Similar to the comparisons between FXPC− and healthy controls, brain scaling factor was the only covariate that showed as significant for all brain volume data (t = −16.3 to −6.65, p < 0.001) when comparing the FXPC+ group to the control and FXPC− groups. The other three covariates, namely scanner upgrade, head coil, and image resolution, did not have significant effects on the findings

We also included whole brain volume as an additional covariate to determine whether the observed changes in the cerebellar and brainstem volumes were disproportional to overall brain volume changes. The group effect in the cerebellar volume and age × group interaction effect in the brainstem volume remained significant between FXPC+ and the other two groups after controlling for whole brain volumes (t = 3.24 – 10.31, p = < 0.001 – 0.001).

3.3 FXTAS stage and molecular measurements are significant predictors of brain volume measurements

CGG repeat length had a quadratic relation with FMR1 mRNA level in the premutation carriers (RAdj = 0.61, df = 171, p < 0.001, Fig. S3) while no relation was observed in healthy controls (r = 0.05, df = 130, p = 0.61). In the analyses of using FXTAS stage (for premutation carriers only) and molecular measurements to predict volumetric data while adjusting for age and brain scaling factor, FXTAS stage, CGG, and CGG-squared were significant predictors for all volumetric data in the premutation carriers, whereas FMR1 mRNA level was a significant predictor for whole brain volume in the controls (Table 3). FXTAS stage was negatively correlated with cerebellar, brainstem, and whole brain volumes and positively correlated with ventricular volume. CGG repeat length exhibited U-shaped relationships with cerebellar, brainstem and whole brain volumes, and an inverted U-shaped relationship with ventricular volume in the premutation carriers (Fig. 2). In comparison, the controls displayed a negative linear relationship between FMR1 mRNA and whole brain volume after adjusting for age and brain scaling factor (Fig. S4).

Table 3.

The effect of FXTAS stage, CGG repeat length, and FMR1 mRNA on volume measurements.

Measurements Cerebellum
Brainstem
Ventricles
Whole Brain
RAdj. β (SE) (ml) P RAdj. β (SE) (ml) P RAdj. β (SE) (ml) P RAdj. β (SE) (ml) P
FXPC (N = 179) 0.70 < 0.001 0.59 < 0.001 0.73 < 0.001 0.81 < 0.001
 Age-squared - - −0.001 (0.001) 0.033 0.010 (0.004) 0.008 - -
 Age −0.51 (0.05) < 0.001 0.041 (0.044) 0.36 −0.10 0.68 4.39 (0.31) < 0.001
 FXTAS stage −4.57 (0.69) < 0.001 −1.19 (0.19) < 0.001 6.98 (1.10) < 0.001 −21.0 (3.9) < 0.001
 CGG-squared 0.002 (0.001) 0.030 0.001 (0.0002) 0.008 −0.003 (0.001) 0.005 0.011 (0.004) 0.014
 CGG −0.41 (0.17) 0.018 −0.13 (0.04) 0.003 0.78 (0.26) 0.003 −3.08 (0.10) 0.015

HC (N = 132) 0.39 < 0.001 0.36 < 0.001 0.59 < 0.001 0.76 < 0.001
 Age-squared - - −0.002 (0.001) 0.003 0.007 (0.002) 0.005 - -
 Age −0.37 (0.05) < 0.001 0.135 (0.046) 0.004 −0.002 (0.172) 0.99 −3.54 (0.23) < 0.001
FMR1 mRNA −3.35 (2.99) 0.27 −1.11 (0.76) 0.15 2.38 (2.84) 0.40 −35.0 (15.0) 0.021

Abbreviations: FXPC, fragile premutation carriers; HC, healthy control Bold, significant at 5% false discovery rate.

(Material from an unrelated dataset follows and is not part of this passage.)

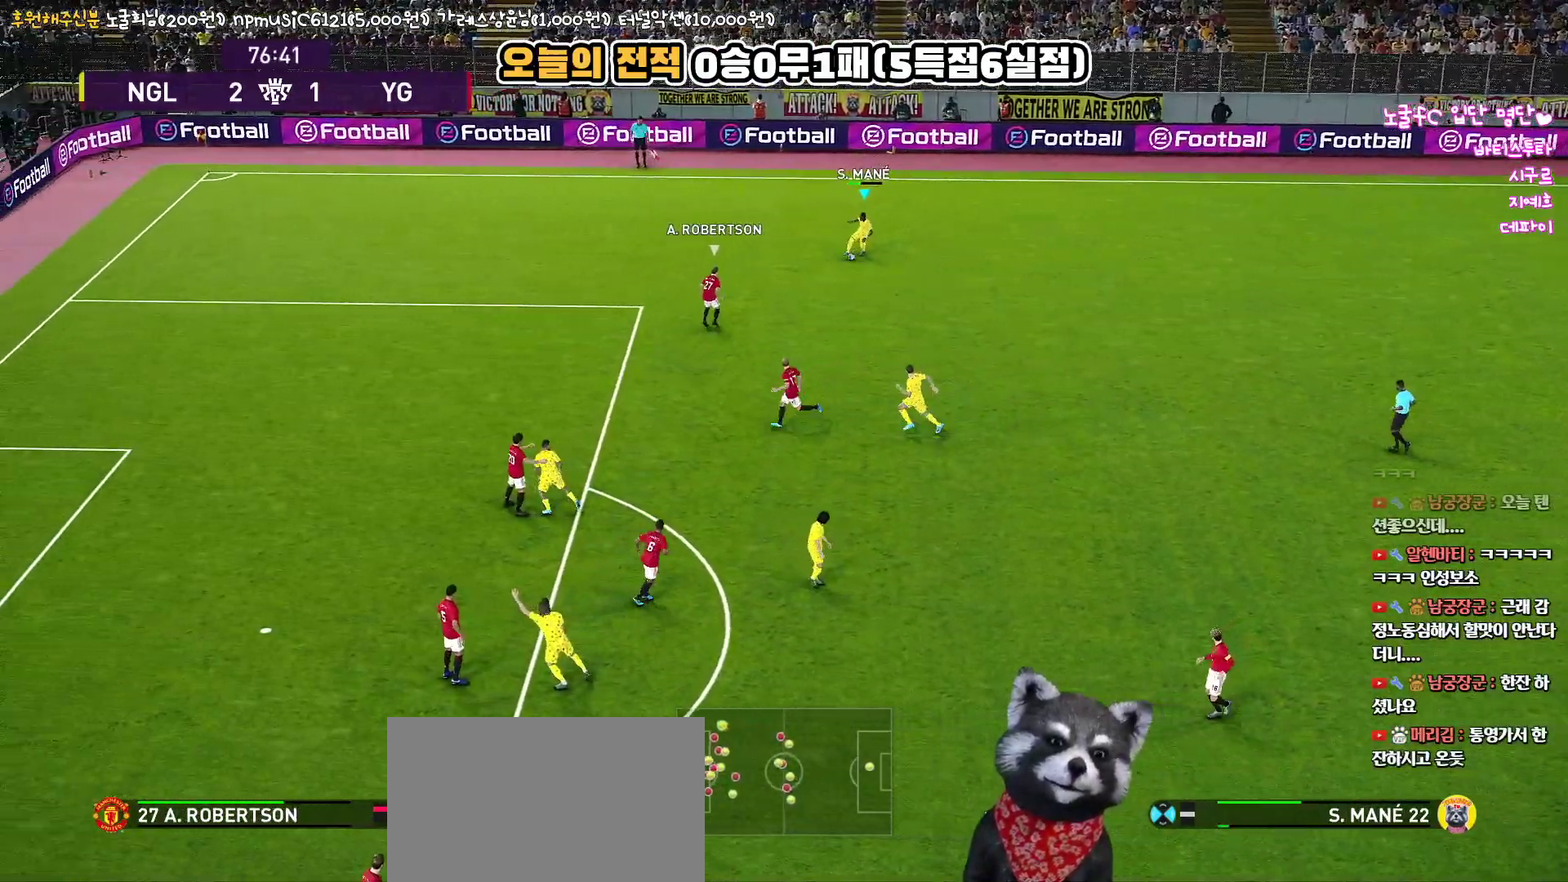
{"buttons": ["L1"], "left_stick": "down", "right_stick": "center", "events": [[33, "CROSS", "up"], [467, "L3", "up"]]}
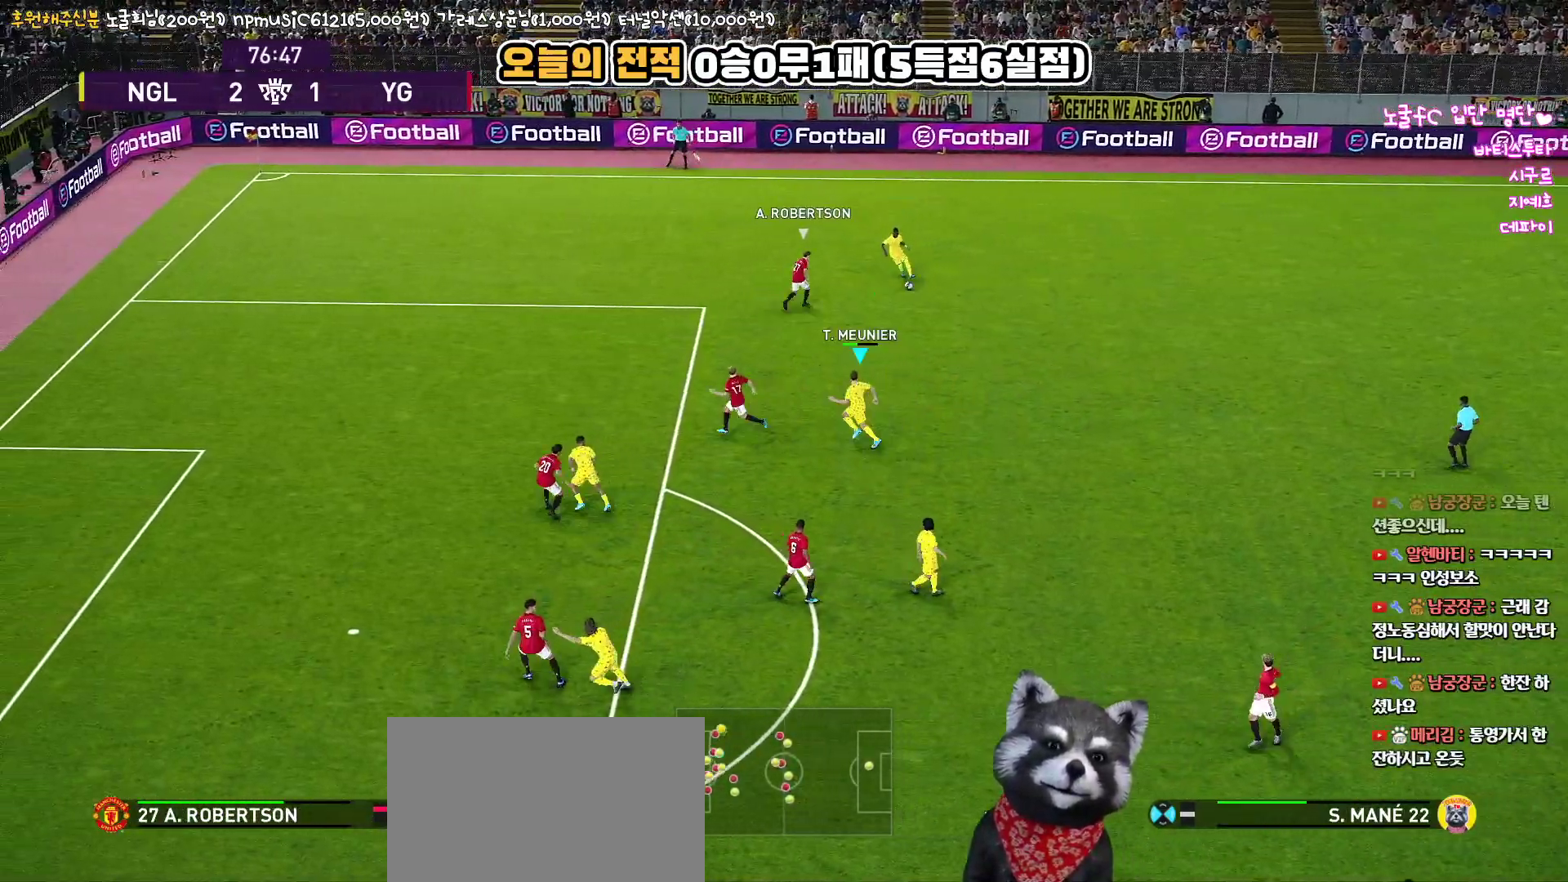
{"buttons": ["L3"], "left_stick": "up-left", "right_stick": "center", "events": [[33, "L1", "up"], [83, "left_stick", "right"], [133, "R1", "down"], [150, "left_stick", "up-right"], [250, "left_stick", "up"], [383, "L3", "down"], [417, "R1", "up"], [417, "left_stick", "up-left"]]}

Fig. 2. The effect of FXTAS stage and molecular measurements on brain volumes in premutation carriers.

Fig. 2

(A) Cerebellar volume, (B) brainstem volume, (C) ventricular volume, and (D) whole brain volume. For FXTAS stage, brain volumetrics adjusted for age and brain scaling factor are shown. For CGG repeat length and FMR1 mRNA, brain volumetrics adjusted for age, brain scaling factor and FXTAS stage are shown. Shaded areas represent 95% confidence intervals of the regression lines.

We further examined the relationships between FXTAS stage and brain volume measurements treating FXTAS stage as a categorical variable. The results showed that the most significant changes in cerebellar and brainstem volumes occurred between FXTAS stage 2 and 3 and between FXTAS stage 3 and 4 (Table S5).

4. Discussion

This study demonstrated abnormal age-related brain volume trajectories in the cerebellum, brainstem, ventricles and whole brain in fragile X premutation carriers, both with and without a diagnosis of FXTAS (FXPC+ and FXPC−). The brain volume measurements also significantly correlated with FXTAS stage and CGG repeat length in these premutation carriers after controlling for age and brain scaling factor.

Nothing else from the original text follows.